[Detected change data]
****************************************
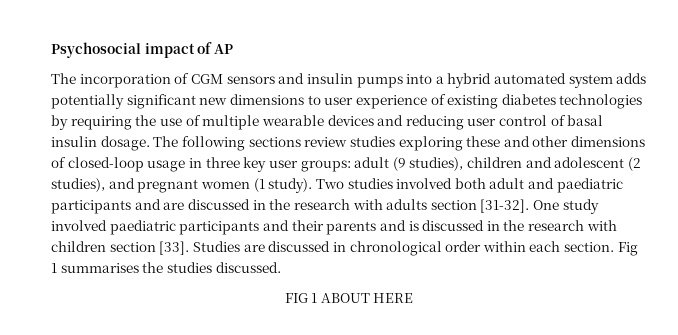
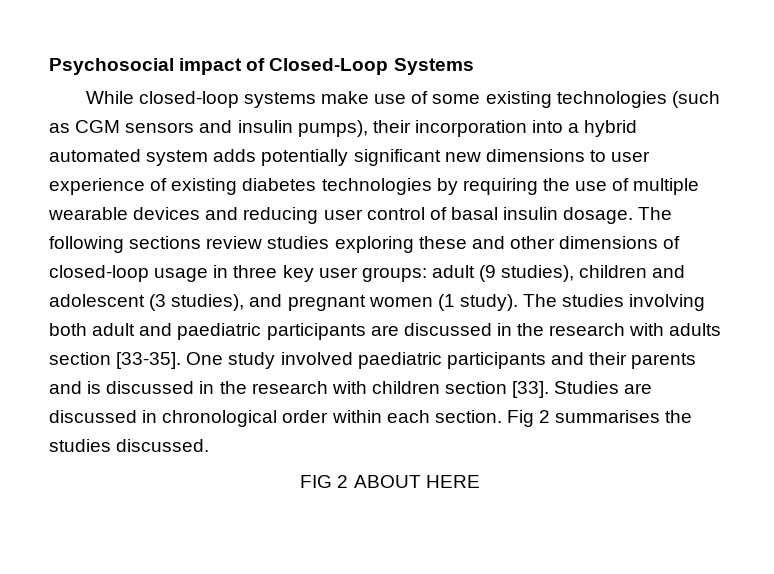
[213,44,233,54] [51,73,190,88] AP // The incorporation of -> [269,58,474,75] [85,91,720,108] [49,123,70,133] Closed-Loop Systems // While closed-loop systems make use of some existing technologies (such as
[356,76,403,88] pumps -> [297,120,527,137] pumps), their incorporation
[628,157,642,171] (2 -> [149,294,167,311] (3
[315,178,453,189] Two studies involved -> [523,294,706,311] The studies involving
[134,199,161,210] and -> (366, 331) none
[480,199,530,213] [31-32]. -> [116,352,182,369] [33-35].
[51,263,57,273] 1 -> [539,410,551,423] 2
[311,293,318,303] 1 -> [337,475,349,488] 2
****************************************
WORK TASK: Each line of the data that includes "incorporation" counts once; say how many there are, giving nothing but the number.

ANSWER SPACE: 2